I notices a couple of blue stars that looked like they might be interest. The pale blue dim "star" at the upper left turns out to be the 19th magnitude quasar SDSS J112550.22+434443.2 with a redshift of z = 0.88364 making it about 7.8 billion light years away.

The other brighter intensely blue star at the very lower right corner of the image is 16th magnitude

2MASS J11262812+4321041. I assumed it must be a nearby white dwarf, but looking carefully at data on this star in SIMBAD I noticed that it ad a parallax of 0.0000204±0.1018 arc seconds. This has a pretty large error, working out to somewhere between 3.26/0.0001222 = ~27,000 light years out to 3.26/0.0000204 = ~160,0000 light years as the median measurement. That puts it well out into the halo of our galaxy, making its bright youthful color odd in that its quite far away from any star forming region where it could have formed recently. A bit of a mystery, with no papers discussing it that I can find.
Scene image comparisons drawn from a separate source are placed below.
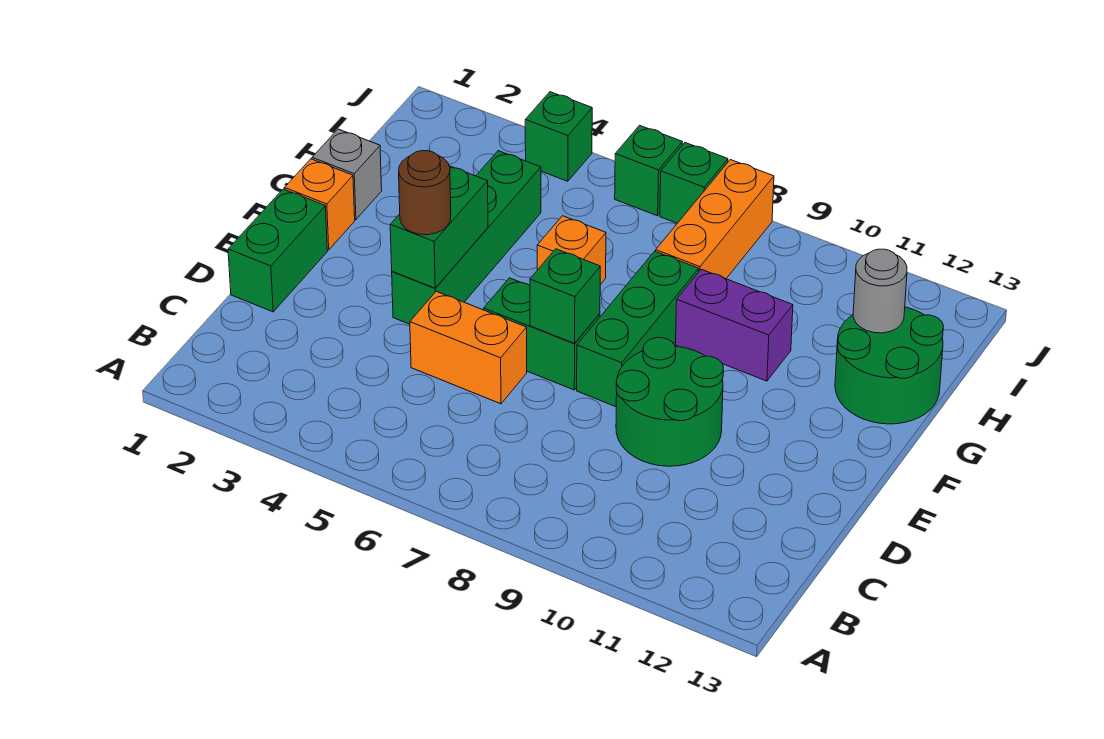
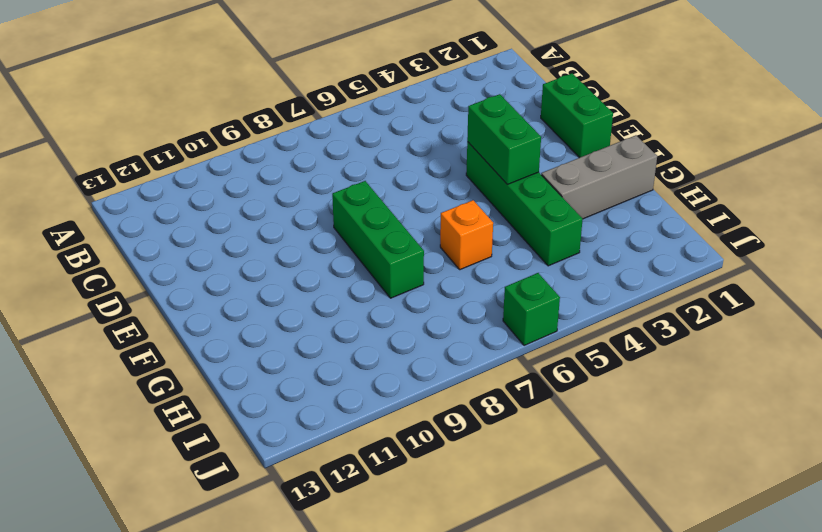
grey 1x3 brick [541,135,657,219] -> grey 1x1 brick [312,129,382,220]
none -> orange 1x2 brick [410,291,527,404]
none -> green 2x2 round brick [616,338,723,466]
none -> green 1x2 brick [484,278,600,390]

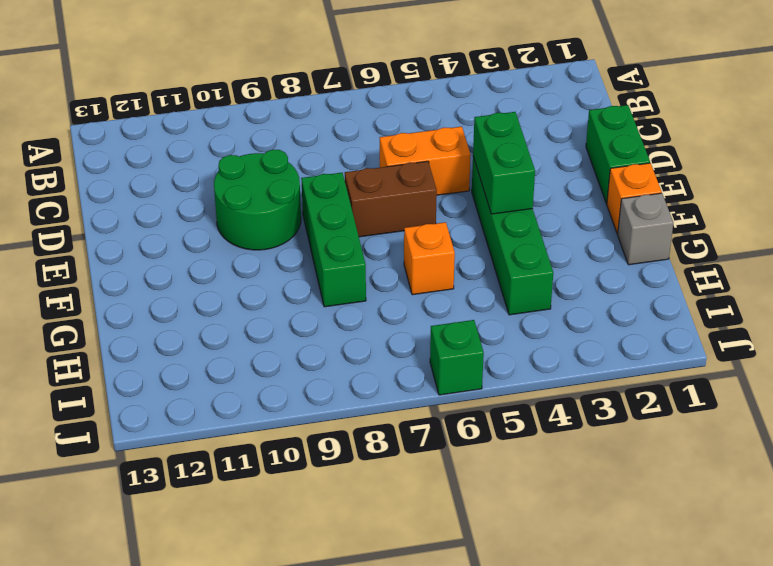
brown 1x2 brick [345,161,437,237] -> green 1x2 brick [484,278,600,390]
none -> purple 1x2 brick [675,269,793,381]
none -> green 2x2 round brick [835,307,943,424]
none -> orange 1x3 brick [656,160,774,279]

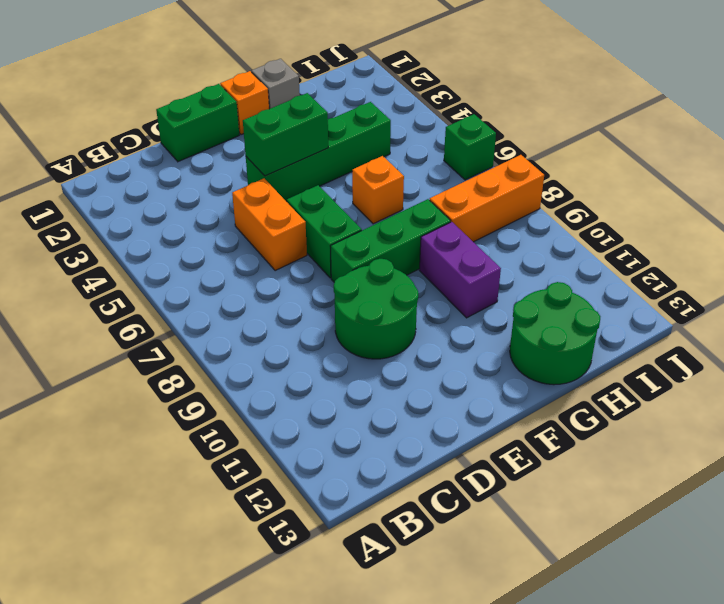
none -> green 1x1 brick [525,92,592,181]
none -> green 1x1 brick [660,143,728,223]
none -> green 1x1 brick [530,249,600,343]

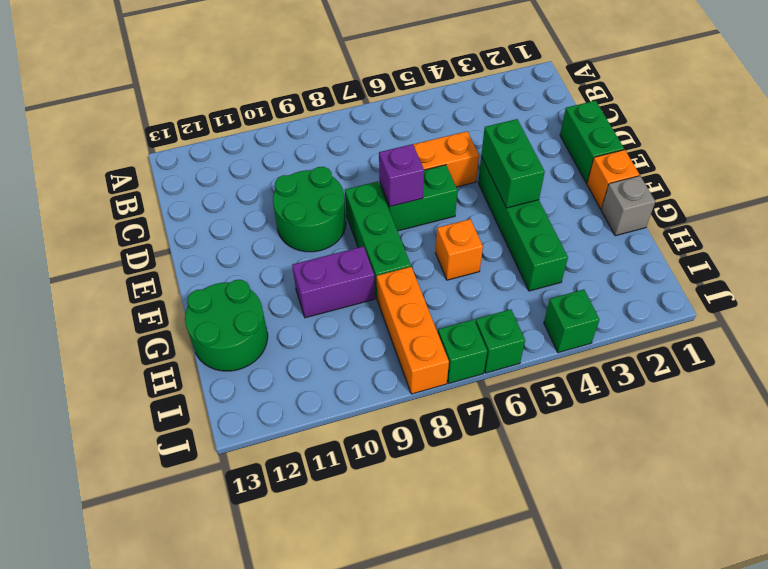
purple 1x1 brick [379,144,424,207] -> green 1x1 brick [530,249,600,343]
none -> grey 1x1 round brick [853,249,907,333]
none -> brown 1x1 round brick [399,151,451,235]

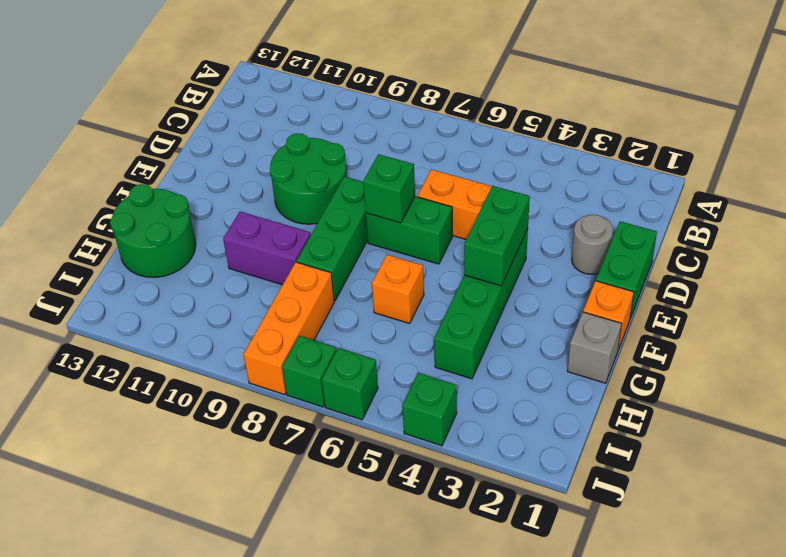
grey 1x1 round brick [571,215,613,274] -> grey 1x1 round brick moved to [853,249,907,333]
none -> brown 1x1 round brick [399,151,451,235]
It looks to have a negative color index, making it likely a B star, with a lifetime of no more than 10 million years, which isn't a lot of time to get so far away.

I collected data on several nights with so-so seeing at bin 2 and then got another couple of images at bin 1 on nights when the seeing was better and combined them all for this image at an effective binning of bin 1. Each of the 7 images stacked here were 240 two second exposures live stacked in SharpCap.